L'explosion d'une bombe cachée dans une caisse de fruits a fait au moins 22 morts et près d'une centaine de blessés mercredi dans un marché populaire d'Islamabad, attentat le plus sanglant depuis 2008 dans la capitale pakistanaise généralement préservée des violences.

Dans le marché aux fruits du secteur excentré de I-11, une foule fourmillait tôt mercredi pour acheter pommes, oranges, mandarines et goyaves lorsqu'une bombe d'environ cinq kilos cachée dans une caisse de fruits a explosé pour creuser un cratère d'environ 1m50 de diamètre.

Selon un journaliste de l'AFP sur place, des flaques de sang et des lambeaux de chair tapissaient ce vaste marché populaire à ciel ouvert aussitôt quadrillé par la police et les forces antiterroristes.

«L'explosion a eu lieu vers 8H00, des corps volaient littéralement dans les airs avant de tomber sur le sol», a déclaré à l'AFP Muhammad Tahir, un commerçant qui tient un étal dans ce marché.

Un autre homme rencontré sur place, Khair Ullah, a fondu en larmes en apprenant la mort de son frère. «Mon frère travaillait ici mais il n'est plus», a-t-il soufflé, la voie étranglée de sanglots.

«Le bilan total est maintenant de 22 morts et 96 blessés», a déclaré Javed Qazi, vice-directeur de l'hôpital PIMS, où la majorité des victimes ont été transportées.

«Il y avait environ 2000 personnes dans le marché lorsque la bombe artisanale, d'environ quatre ou cinq kilos, a explosé dans le marché», a souligné Muhammad Khalid Khattak, l'inspecteur en chef de la police d'Islamabad.

Cet attentat, qui n'avait pas été revendiqué dans l'immédiat, est le plus sanglant perpétré dans la capitale Islamabad, généralement épargnée par les violences qui endeuillent le reste du pays, depuis l'attaque contre l'hôtel Marriott qui avait fait une cinquantaine de morts en 2008.

Au Pakistan, les attentats frappent davantage la métropole économique Karachi (sud), les zones du nord-ouest à la frontière de l'Afghanistan et la province instable du Baloutchistan où une quinzaine de personnes ont encore perdu la vie mardi dans l'explosion d'un train par la rébellion sécessionniste locale.

- Cessez-le-feu? -

L'attentat d'Islamabad intervient alors que le gouvernement d'Islamabad et les combattants Tehreek-e-Taliban Pakistan (TTP), une coalition de groupes islamistes armés, se sont engagés à respecter un cessez-le-feu dans l'espoir de stimuler leurs pourparlers de paix.
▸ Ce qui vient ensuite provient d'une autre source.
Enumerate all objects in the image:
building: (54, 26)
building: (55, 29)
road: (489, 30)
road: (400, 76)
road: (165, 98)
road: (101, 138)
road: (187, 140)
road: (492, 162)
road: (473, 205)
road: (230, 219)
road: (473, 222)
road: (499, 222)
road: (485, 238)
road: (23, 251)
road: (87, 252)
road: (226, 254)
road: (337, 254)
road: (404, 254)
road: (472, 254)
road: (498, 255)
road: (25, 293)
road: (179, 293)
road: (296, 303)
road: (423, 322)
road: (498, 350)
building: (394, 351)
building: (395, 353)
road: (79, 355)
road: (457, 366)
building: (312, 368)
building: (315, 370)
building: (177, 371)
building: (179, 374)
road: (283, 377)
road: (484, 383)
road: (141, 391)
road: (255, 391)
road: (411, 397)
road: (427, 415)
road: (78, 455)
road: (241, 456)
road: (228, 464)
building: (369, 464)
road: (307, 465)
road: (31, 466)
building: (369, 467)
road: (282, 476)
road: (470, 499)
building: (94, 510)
Le porte-parole officiel du TTP, Shahidullah Shahid, a nié toute implication de son mouvement dans cette attaque. «Nous ne tuons pas des civils innocents, le gouvernement devraient arrêter les coupables et retrouver la main invisible derrière ces actes», a-t-il déclaré à l'AFP.

Les insurgés ont d'ailleurs prolongé la semaine dernière jusqu'au 10 avril prochain ce cessez-le-feu et demandé au gouvernement de libérer 300 de leurs partisans.

«Si le gouvernement répond favorablement à nos demandes, nous convoquerons une réunion de notre conseil central pour décider de la suite des choses», avait soutenu la rébellion.

Les commentateurs pakistanais demeurent toutefois sceptiques quant à l'issue de ces pourparlers estimant que les deux parties tentaient avant tout de gagner du temps à l'approche du retrait des forces de l'Otan en Afghanistan, échéance clé pour toute la région.

Aussi, les demandes des insurgés talibans, comme l'application de leur version rigoriste de la loi islamique, demeurent difficilement acceptables par le gouvernement.

Enfin, des divergences importantes ont éclaté au sein du TTP, sur l'idée même de pourparlers avec le gouvernement, selon des analystes.

Début mars, une faction dissidente du TTP, le Ahrar ul-Hind, avait violé ce cessez-le-feu et revendiqué un double attentat suicide contre un tribunal du centre d'Islamabad ayant fait 11 morts. L'attaque de mercredi est donc la deuxième en un peu plus d'un mois contre la capitale.